Vorreiter bei der Waldverjüngung
MÖRSCHWANG. Grüne Landtags- und Nationalratspolitiker informierten sich darüber, wie ein Wald durch angepasste Jagd und Baumartenförderung „klimafit“ wird.

„Die Wälder in Oberösterreich stehen vielerorts vor der Herausforderung, sich besser an den Klimawandel anzupassen. Die beispiellose Vermehrung des Borkenkäfers in den letzten Jahren hat zu großen Schadflächen geführt. Mit hohen Fichtenanteilen im oberösterreichischen Wald wird man auf den meisten Standorten in Zukunft nicht mehr erfolgreich wirtschaften können“, betont die Grüne Forstwirtschaftssprecherin LAbg. Johanna Bors.

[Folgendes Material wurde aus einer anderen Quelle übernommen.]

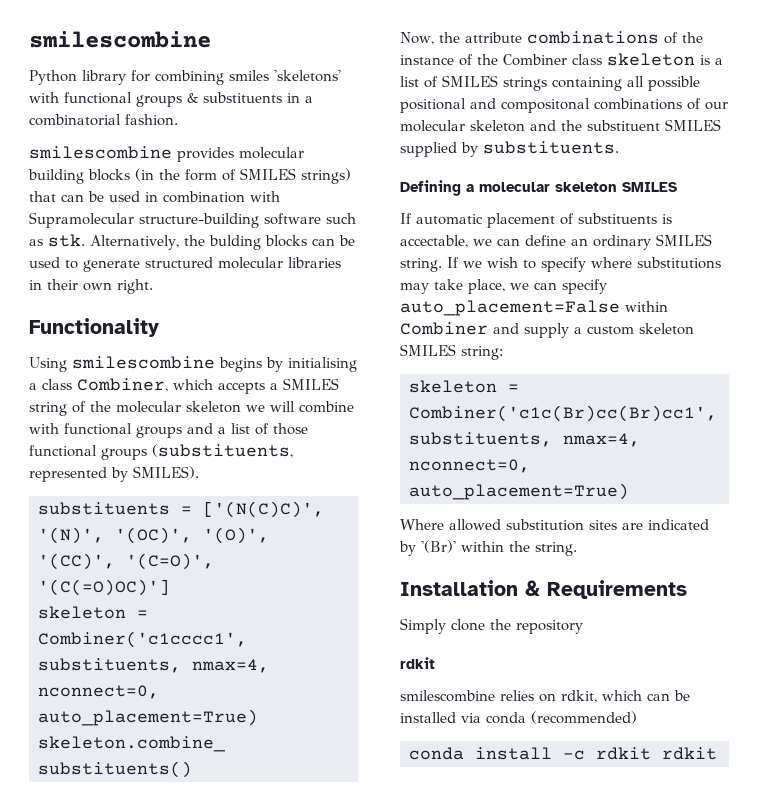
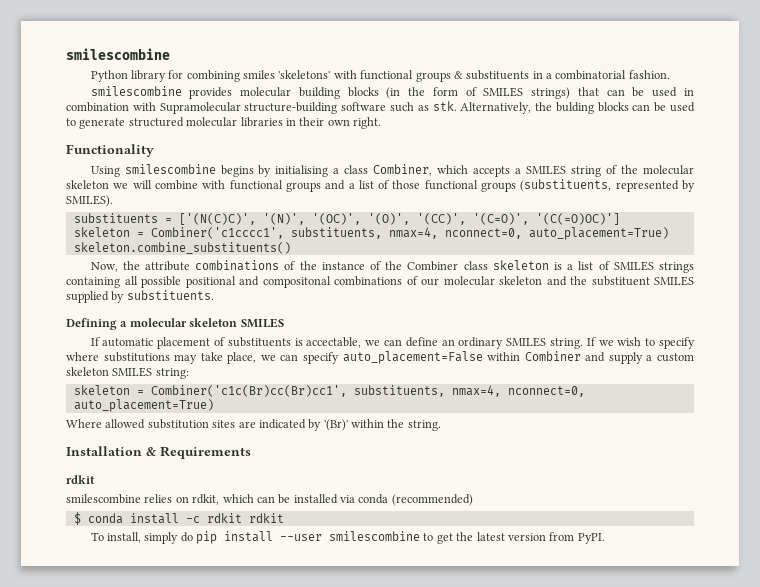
[400,618,583,634] // Simply clone the repository -> (251, 452) none
(637, 717) none -> [73,512,81,525] $
(717, 753) none -> [90,531,605,544] // To install, simply do pip install --user smilescombine to get the latest version from PyPI.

Jagd an Ökologischen Jagdverband übergeben
Dass es auch anders geht, zeigt der Ökologische Jagdverband OÖ in Mörschwang. Dort haben die örtlichen Waldeigentümer – zusammengefasst in der Jagdgenossenschaft – ein Experiment gewagt und die Jagd 2017 an Mitglieder des Ökologischen Jagdverbands übergeben.
Abschuss von Rehwild kurzfristig verdoppelt
Diese haben in der Folge den Abschuss von Rehwild kurzfristig verdoppelt – mit dem Ergebnis, dass die verbleibenden Rehe gesundheitlich fitter wurden und in der natürlichen Waldverjüngung vielfältige Baumarten anwachsen. Langfristig wird dadurch der Wald strukturreicher, was wiederum den Lebensraum für Wildtiere verbessert und auch wieder einen höheren Rehwildstand erlaubt. „So bringt erfolgreiche Naturverjüngung und Aufforstung Vorteile für den Artenschutz, die Forstwirtschaft und für die Jagd gleichermaßen“, freut sich die Grüne Naturschutzsprecherin LAbg. Maria Buchmayr.
300-Millionen-Euro-Forstpaket
„Das kürzlich vom Nationalrat verabschiedete 300-Millionen-Euro-Forstpaket ist notwendig, um die grüne Lunge Wald intakt zu halten. Es kann aber nur greifen, wenn die Waldbewirtschaftung mit der Jagdbewirtschaftung im Dialog steht“, betont der Nationalratsabgeordnete Clemens Stammler.